All Solid-State Lithium Cells Employing Hybrid Solid Electrolytes Containing Li+-Conducting Inorganic Electrolyte

Abstract

Lithium-ion batteries have rapidly become the dominant power sources for portable electronic devices, electric vehicles and energy storage systems, due to their high energy density and long cycle life.1 However, safety issues still prevent full utilization of these batteries owing to the use of flammable liquid electrolytes, and thus safety problems have become a significant concern especially in large capacity applications such as electric vehicles and energy storage systems. In this respect, the development of all solid-state lithium batteries with non-flammable solid electrolytes may provide a fundamental solution to the safety issue of lithium batteries.2 As solid electrolytes, inorganic electrolytes have been actively studied for solid-state lithium battery applications.

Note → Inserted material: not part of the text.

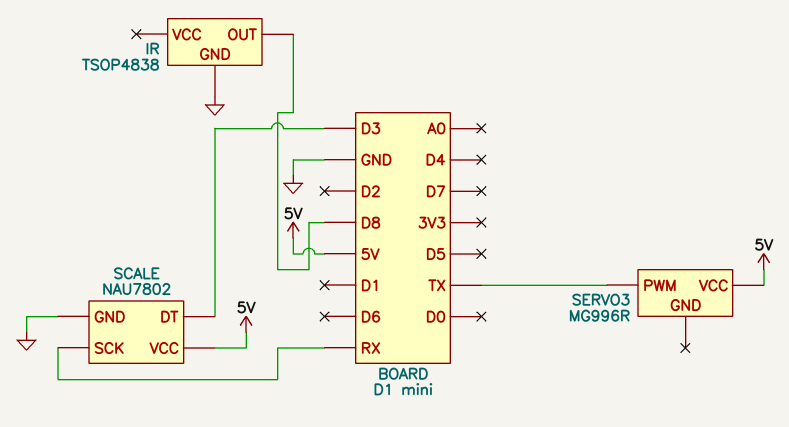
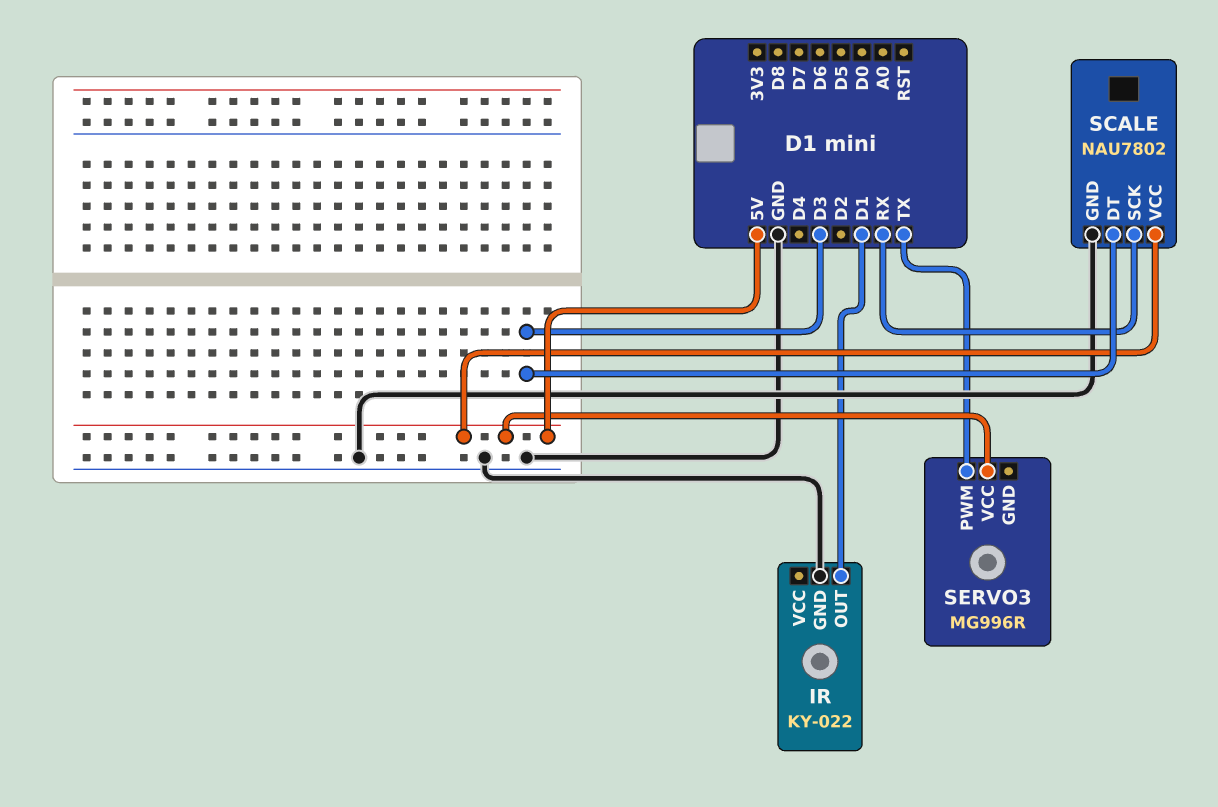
IR: TSOP4838 -> KY-022
IR pin OUT: D8 -> D1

They usually exhibit relatively high ionic conductivity, wide electrochemical stability window and good chemical stability in contact with lithium metal. However, their hard and brittle mechanical properties do not allow easy construction of large-scale lithium batteries. In addition, lack of flexibility results in high interfacial resistance and poor interfacial contacts with electrode materials. Therefore, developing the flexible hybrid solid electrolyte with high ionic conductivity is an attractive and urgent work for all solid-state lithium batteries. In this study, the hybrid solid electrolytes composed of Li+-ion conducting inorganic electrolyte and polymer electrolyte were prepared in the form of flexible thin film, and their electrochemical properties were investigated. The hybrid solid electrolytes were applied to the all solid-state Li/LiNi0.6Co0.2Mn0.2O2cells, and their electrochemical performance was evaluated.